2001 - Down zoning the boulevards
By 2001 the increasing popularity of the neighborhood and the trend of tearing down single family homes to build multi-unit condominiums threatened the integrity and historic significance of the boulevards. Although the national landmark designation offered tax and restoration incentives, it did not guarantee any real protection for its buildings. Therefore, Logan Square Preservation decided to take another step to preserve them. They worked with the Alderman and the City to down zone most of Logan Boulevard from R4 and R5 to R3.
2005 - Chicago landmark designation "Logan Square Boulevards District" (figure above - shaded area)
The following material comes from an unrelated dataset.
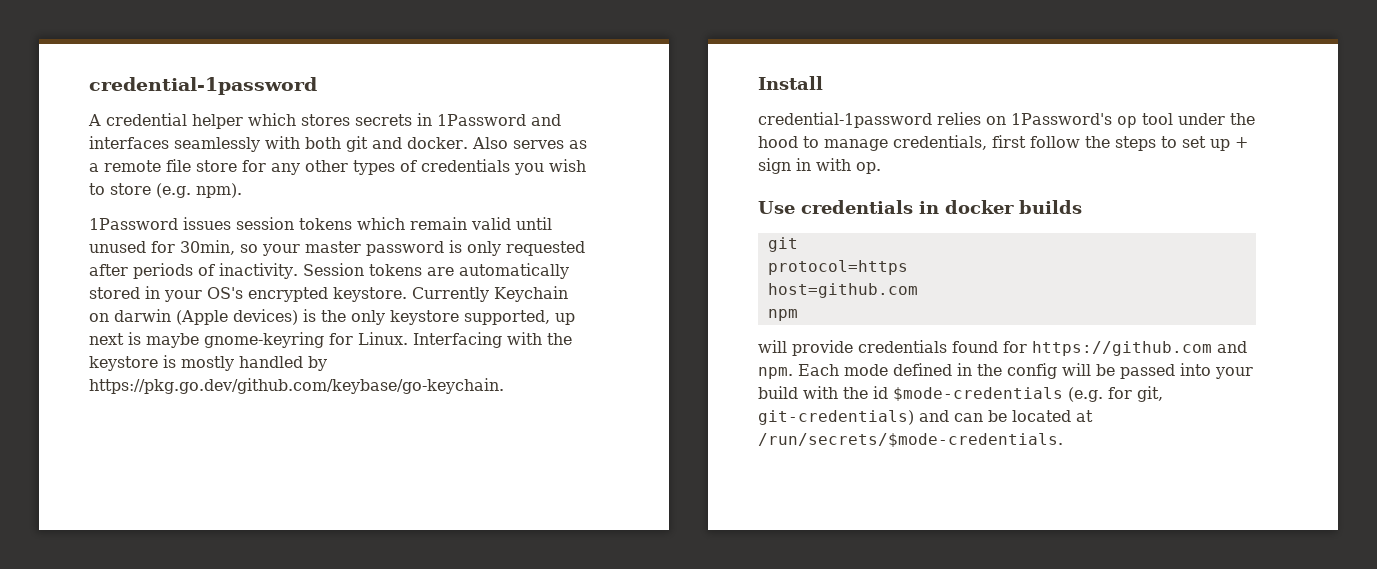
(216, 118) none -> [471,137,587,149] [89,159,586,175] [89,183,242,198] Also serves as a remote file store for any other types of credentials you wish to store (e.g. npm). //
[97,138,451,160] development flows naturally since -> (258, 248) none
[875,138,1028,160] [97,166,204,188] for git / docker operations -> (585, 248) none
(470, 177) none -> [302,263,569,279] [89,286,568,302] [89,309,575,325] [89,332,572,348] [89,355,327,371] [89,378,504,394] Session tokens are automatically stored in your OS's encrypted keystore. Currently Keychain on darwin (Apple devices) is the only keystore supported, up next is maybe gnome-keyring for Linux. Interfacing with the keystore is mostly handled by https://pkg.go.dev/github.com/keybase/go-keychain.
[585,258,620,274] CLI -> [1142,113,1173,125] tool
Although down zoning does restrict the size of new buildings, it provides no protection, whatsoever, to the historic appearances of the buildings. In 2003 after many discussions with preservation experts, Logan Square Preservation concluded that the only real protection was via City landmark district designation. Our Alderman agreed to place a referendum on the general ballot asking whether or not citizens felt the boulevards should be preserved. An overwhelming 89% agreed, and that was the stimulus needed to pursue the idea with vigor. The Commission on Chicago Landmarks, Department of Planning sent notices to building owners along the proposed district, and many public meetings were held. Although initially there was some opposition, it soon waned as meetings progressed, and at the final two public hearings there was no opposition voiced. The Commission on Chicago Landmarks unanimously approved the proposal on October 27, 2005 and on November 1, 2005 the Chicago City Council designated the "Logan Square Boulevards District" as an official city landmark district. This district includes Humboldt Boulevard north of Cortland Street, Kedzie Boulevard, Logan Square and the Illinois Centennial monument, Logan Boulevard to the Kennedy Expressway and 330 buildings facing these boulevards. This landmark designation will provide protection and preservation of these historic boulevards and buildings for future generations of Chicagoans to enjoy, as we do today!